District of Columbia becomes fourth* state** to reinstate ACA individual mandate!

*(technically Vermont was the third to do so, but theirs doesn't kick into effect until 2020, and they haven't even crystalized exactly what form it would take anyway.)
**(yeah, I know very well that DC isn't actually a state, but it's pretty awkward to put "state and/or territory" in the headline.)

I realize that 110% of the news/media/political attention is on the bombshell announcement that Supreme Court Justice Anthony Kennedy is retiring at the end of July, but there are other things going on as well, so I'll do my best to soldier on...

More big health care action at the state level: yesterday the DC Council passed what would be the nation's third state-level individual mandate, after Mass. and NJ.https://t.co/BmtnDAQvVp

— Jason A. Levitis (@jasonlevitis) June 27, 2018

I actually wrote about this back in February, when the executive board of the DC ACA exchange unanimously voted to reinstate the mandate. It didn't mean all that much at the time, however, because the authority to reinstate it actually belongs to the DC Council.

Well, thanks to Mr. Levitis for the heads up. If you scroll down to Page 138, you can see that the DC Council has indeed done just that:



Sec. 5001. Short title.

This subtitle may be cited as the “Health Insurance Requirement Amendment Act of 2018”.

Sec. 5002. Title 47 of the District of Columbia Official Code is amended as follows:

(a) The table of contents is amended by adding a new chapter designation to read as follows:

“51. Individual Taxpayer Health Insurance Responsibility Requirement”.

(b) A new Chapter 51 is added to read as follows:


It goes on for like a dozen pages with the exact legalese covering all the bases (definition of terms, exemptions, etc).

The last part is kind of interesting--instead of specifically spelling out what the penalty itself actually is ($695 per adult/$347.50 per child or 2.5% of household income), the legislative text simply refers to the penalty being based on the federal IRS Code as of December 15, 2017.

Republicans in Congress voted to change the ACA's mandate penalty to $0.00 or 0.0% of income four days later, of course:

Ҥ 47-5108. Liability.

“(a) A taxpayer who fails to pay the District of Columbia shared responsibility payment imposed by § 47-5003 shall be subject to all collection, enforcement, and administrative provisions applicable to unpaid taxes or fees, as provided in Chapter 18, Chapter 41, Chapter 42, Chapter 43, and Chapter 44 of this title.

“(b) Upon application by the taxpayer, the Chief Financial Officer may abate the shared responsibility payment for good cause.

Ҥ 47-5109. Rules.

“(a)(1) All federal regulations implementing section 5000A of the Internal Revenue Code of 1986, as such regulations were in effect on December 15, 2017, are incorporated into the District of Columbia Municipal Regulations.
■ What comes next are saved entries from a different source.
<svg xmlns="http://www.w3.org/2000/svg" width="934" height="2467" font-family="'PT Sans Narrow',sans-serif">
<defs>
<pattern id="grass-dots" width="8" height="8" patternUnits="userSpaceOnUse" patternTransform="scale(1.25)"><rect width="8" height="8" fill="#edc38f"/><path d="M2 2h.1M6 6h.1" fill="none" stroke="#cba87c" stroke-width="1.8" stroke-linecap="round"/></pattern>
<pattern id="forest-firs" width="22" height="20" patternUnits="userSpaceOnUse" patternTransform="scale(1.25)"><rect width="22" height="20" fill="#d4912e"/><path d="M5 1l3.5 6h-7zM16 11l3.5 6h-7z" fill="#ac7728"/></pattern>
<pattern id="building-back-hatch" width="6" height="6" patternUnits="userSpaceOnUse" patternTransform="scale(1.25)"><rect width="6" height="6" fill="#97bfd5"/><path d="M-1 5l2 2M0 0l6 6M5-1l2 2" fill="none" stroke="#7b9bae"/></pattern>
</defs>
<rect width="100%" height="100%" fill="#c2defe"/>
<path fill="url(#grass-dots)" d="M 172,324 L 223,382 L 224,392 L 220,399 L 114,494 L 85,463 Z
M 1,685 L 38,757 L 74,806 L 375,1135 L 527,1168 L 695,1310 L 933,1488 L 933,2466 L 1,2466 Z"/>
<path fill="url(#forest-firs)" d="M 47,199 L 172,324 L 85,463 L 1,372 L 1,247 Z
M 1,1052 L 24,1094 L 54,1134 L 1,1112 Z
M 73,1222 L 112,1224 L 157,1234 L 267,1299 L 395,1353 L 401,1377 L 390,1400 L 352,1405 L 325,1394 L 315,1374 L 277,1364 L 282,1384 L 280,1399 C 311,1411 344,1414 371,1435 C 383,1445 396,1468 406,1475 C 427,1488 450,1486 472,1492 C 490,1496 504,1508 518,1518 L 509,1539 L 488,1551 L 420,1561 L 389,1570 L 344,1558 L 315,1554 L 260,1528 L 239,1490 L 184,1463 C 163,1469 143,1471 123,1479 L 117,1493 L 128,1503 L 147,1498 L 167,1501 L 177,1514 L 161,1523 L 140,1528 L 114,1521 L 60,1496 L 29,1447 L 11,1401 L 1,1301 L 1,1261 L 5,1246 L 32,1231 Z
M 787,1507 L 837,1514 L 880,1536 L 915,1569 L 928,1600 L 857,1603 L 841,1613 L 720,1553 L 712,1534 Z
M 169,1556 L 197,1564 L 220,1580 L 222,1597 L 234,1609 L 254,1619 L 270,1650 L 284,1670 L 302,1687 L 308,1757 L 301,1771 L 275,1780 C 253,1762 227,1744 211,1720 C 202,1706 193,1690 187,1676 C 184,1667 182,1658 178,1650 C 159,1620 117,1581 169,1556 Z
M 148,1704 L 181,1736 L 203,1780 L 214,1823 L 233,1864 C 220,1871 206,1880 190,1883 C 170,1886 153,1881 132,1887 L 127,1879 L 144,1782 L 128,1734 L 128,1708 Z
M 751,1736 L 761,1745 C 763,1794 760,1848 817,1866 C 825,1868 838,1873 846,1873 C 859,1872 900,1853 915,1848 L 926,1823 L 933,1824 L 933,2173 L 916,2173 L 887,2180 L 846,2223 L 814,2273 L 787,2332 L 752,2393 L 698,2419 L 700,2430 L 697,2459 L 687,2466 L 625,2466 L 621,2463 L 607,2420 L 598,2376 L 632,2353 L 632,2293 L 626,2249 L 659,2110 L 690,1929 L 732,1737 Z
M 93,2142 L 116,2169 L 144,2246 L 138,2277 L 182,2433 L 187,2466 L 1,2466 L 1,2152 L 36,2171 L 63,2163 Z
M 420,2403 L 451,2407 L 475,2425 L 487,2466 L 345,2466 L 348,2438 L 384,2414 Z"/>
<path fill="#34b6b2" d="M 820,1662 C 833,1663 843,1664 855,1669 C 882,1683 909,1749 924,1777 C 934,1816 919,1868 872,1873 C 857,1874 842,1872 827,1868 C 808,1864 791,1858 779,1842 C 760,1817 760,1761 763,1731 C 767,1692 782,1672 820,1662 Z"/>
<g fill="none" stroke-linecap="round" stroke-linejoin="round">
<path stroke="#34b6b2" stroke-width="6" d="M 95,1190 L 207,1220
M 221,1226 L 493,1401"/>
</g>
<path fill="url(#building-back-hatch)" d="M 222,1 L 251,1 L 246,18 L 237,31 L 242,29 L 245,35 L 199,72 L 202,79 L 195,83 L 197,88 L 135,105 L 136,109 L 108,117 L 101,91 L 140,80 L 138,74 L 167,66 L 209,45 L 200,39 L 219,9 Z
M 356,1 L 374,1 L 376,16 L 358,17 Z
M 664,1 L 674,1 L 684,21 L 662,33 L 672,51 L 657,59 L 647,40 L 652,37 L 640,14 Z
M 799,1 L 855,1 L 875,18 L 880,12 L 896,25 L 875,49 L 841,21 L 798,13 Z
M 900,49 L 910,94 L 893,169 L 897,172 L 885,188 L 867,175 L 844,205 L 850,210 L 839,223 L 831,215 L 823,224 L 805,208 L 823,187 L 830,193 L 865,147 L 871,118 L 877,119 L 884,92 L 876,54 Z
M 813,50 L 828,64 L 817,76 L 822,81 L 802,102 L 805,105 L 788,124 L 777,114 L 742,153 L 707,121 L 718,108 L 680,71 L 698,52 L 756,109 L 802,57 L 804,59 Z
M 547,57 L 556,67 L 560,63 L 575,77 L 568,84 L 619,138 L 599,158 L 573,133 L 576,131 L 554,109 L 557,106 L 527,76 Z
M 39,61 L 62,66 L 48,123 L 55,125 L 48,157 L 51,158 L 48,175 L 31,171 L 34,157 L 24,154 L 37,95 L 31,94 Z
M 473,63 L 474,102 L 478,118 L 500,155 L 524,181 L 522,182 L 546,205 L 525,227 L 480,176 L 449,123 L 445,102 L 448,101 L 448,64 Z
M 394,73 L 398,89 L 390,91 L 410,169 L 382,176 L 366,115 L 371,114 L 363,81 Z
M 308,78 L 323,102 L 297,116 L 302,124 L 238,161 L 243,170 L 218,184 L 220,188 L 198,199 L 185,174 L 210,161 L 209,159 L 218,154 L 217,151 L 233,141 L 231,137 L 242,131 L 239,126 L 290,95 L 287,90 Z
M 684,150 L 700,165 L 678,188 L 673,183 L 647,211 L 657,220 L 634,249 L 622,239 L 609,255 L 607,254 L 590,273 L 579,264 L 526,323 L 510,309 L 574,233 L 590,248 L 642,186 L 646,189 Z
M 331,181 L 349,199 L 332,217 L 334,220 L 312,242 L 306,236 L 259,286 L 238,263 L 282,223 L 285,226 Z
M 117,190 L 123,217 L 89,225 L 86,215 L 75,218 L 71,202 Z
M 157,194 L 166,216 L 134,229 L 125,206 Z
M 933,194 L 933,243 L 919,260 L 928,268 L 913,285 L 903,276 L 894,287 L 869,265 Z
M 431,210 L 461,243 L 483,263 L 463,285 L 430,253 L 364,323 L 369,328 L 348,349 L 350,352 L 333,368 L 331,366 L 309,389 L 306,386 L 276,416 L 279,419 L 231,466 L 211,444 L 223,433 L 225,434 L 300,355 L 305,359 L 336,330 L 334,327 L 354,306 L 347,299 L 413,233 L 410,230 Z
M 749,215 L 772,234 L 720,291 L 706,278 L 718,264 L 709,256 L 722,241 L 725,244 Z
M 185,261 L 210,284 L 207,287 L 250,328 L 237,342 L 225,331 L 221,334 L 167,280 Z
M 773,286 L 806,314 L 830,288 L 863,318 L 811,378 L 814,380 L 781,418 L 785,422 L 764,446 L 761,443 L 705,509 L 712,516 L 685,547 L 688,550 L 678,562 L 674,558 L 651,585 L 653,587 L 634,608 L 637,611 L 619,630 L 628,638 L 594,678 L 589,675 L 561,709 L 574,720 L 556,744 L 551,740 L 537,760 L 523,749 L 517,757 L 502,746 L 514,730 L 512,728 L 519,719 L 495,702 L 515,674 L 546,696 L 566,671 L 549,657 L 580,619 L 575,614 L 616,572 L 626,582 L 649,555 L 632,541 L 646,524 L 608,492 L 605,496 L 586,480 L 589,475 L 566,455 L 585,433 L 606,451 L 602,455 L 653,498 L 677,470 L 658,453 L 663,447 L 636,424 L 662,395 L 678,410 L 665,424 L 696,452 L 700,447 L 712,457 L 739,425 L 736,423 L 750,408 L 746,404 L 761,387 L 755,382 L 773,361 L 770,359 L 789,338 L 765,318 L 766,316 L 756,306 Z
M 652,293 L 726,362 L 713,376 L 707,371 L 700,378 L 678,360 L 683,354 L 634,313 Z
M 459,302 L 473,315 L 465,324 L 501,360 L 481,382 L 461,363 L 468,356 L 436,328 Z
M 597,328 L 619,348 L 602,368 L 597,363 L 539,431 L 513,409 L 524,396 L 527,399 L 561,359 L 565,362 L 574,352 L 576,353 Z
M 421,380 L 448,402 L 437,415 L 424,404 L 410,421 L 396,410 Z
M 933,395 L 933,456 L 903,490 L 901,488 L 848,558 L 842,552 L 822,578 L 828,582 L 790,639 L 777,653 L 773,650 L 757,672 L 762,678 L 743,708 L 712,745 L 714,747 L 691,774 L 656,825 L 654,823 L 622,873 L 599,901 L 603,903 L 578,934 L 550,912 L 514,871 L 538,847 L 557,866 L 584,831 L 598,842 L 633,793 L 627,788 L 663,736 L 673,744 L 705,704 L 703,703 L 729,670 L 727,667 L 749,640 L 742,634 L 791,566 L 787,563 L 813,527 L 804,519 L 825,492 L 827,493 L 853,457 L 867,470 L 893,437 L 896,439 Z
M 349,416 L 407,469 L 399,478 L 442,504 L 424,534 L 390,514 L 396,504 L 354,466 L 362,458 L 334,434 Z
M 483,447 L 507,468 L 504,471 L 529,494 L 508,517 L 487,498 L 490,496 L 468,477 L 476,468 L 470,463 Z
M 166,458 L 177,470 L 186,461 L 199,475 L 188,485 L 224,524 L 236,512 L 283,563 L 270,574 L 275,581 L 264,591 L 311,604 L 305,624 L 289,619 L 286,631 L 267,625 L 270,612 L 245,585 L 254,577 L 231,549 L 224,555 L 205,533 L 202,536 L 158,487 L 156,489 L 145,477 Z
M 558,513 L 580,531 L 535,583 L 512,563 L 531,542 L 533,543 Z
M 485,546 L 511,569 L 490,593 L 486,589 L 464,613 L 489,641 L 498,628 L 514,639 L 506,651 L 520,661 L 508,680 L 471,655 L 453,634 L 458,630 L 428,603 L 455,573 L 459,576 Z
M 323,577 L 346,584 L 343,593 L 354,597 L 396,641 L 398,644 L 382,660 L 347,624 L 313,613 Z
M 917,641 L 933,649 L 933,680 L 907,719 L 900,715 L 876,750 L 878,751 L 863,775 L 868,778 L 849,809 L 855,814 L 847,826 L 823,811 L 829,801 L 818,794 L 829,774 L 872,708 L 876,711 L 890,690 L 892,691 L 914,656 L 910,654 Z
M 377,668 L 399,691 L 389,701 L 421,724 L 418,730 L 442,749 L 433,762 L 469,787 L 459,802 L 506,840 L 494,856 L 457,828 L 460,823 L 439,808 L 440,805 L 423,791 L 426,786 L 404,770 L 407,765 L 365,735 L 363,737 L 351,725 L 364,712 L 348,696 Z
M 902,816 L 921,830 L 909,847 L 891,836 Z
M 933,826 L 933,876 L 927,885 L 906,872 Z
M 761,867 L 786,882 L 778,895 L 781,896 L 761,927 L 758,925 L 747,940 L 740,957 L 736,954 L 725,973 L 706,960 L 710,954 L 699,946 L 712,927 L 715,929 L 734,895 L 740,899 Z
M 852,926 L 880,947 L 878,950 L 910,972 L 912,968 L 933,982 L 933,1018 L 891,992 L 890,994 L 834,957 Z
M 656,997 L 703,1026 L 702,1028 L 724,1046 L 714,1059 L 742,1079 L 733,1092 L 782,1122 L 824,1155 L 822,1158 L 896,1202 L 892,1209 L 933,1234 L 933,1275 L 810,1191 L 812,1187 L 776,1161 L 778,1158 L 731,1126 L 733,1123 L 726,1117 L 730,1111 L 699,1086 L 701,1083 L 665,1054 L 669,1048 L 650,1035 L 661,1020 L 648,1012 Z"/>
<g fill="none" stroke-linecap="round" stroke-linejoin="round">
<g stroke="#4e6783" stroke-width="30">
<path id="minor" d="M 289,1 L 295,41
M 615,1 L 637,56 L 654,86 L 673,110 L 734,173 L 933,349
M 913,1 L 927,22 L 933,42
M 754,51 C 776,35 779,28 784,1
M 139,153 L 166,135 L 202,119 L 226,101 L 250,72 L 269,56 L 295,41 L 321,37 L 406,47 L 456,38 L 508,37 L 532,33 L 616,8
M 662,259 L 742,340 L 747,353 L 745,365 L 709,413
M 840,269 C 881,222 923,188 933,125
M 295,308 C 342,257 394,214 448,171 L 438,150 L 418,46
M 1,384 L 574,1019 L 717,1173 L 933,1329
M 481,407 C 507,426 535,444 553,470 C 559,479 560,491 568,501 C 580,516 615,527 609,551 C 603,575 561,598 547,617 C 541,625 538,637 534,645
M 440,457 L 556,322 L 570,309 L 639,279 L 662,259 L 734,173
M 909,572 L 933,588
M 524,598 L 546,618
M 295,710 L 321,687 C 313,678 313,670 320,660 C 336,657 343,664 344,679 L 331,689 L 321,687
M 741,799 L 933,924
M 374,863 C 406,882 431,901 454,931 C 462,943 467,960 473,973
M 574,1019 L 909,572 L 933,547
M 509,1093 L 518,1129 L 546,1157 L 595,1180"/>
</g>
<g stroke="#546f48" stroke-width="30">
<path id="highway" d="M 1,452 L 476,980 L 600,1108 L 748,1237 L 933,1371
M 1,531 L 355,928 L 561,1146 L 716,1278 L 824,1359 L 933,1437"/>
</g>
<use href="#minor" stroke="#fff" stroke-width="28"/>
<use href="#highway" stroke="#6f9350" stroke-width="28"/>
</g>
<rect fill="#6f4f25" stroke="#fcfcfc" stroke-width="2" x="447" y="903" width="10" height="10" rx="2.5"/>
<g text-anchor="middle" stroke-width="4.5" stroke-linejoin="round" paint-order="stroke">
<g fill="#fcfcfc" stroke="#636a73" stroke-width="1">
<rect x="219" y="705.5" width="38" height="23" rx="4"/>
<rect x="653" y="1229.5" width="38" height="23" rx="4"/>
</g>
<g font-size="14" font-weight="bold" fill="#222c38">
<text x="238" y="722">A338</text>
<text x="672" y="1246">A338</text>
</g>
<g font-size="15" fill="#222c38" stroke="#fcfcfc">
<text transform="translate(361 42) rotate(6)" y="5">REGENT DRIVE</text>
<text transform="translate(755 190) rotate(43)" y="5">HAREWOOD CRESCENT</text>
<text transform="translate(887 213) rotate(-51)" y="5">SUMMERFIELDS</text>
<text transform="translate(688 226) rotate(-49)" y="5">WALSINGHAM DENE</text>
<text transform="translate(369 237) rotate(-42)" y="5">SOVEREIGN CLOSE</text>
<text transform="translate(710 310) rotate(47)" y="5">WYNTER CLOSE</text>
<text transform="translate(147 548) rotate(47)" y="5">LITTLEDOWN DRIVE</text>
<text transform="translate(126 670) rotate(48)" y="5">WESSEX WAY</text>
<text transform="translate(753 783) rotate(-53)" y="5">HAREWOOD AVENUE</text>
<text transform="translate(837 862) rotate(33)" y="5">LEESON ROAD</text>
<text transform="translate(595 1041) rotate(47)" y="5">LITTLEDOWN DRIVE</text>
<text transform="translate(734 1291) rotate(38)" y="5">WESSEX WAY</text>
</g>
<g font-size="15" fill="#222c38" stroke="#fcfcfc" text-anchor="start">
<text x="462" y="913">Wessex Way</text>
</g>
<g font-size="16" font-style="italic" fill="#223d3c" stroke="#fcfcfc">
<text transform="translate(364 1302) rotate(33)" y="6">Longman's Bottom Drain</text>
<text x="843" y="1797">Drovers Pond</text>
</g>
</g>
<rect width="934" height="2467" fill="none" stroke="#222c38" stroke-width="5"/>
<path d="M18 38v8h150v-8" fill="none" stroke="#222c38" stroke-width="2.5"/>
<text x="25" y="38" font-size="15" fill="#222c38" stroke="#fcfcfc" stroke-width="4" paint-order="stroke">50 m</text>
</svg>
Federal guidance interpreting the federal regulations implementing section 5000A of the Internal Revenue Code of 1986, as such guidance was in effect on December 15, 2017, shall also apply.

Mr. Levitis has also confirmed that unlike Vermont's penalty, the DC one would go into effect as of January 1, 2019, which means no penalty gap.

Also, David Anderson found an interesting nugget buried in the text:

“(b) Revenue from the District shared responsibility payments collected pursuant to § 47- 2965 shall be deposited into the Fund.

“(c) Money in the Fund shall be used to:

“(1) Engage in outreach to uninsured District residents to increase health insurance coverage;

“(2) Provide information to District residents on options for health insurance coverage; and

“(3) Engage in activities that increase the availability of health insurance options or increase the affordability of insurance premiums in the individual health insurance market, for District residents.

“(d)(1) The money deposited into the Fund shall not revert to the unrestricted fund balance of the General Fund of the District of Columbia at the end of a fiscal year, or at any other time.

“(2) Subject to authorization in an approved budget and financial plan, any funds appropriated in the Fund shall be continually available without regard to fiscal year limitation.

Anderson's read of this, which sounds accurate to me, is that this would also authorize the DC Council and/or DC ACA exchange to use the funds for either additional direct subsidies (hopefully targeted towards those earning more than 400% FPL!) or a reinsurance program, like New Jersey intends to do. Between the two, my guess is that they'd go with direct subsidies, which I'd imagine would be easier to put in place since I don't think they require a federal waiver approval, as opposed to reinsurance which does.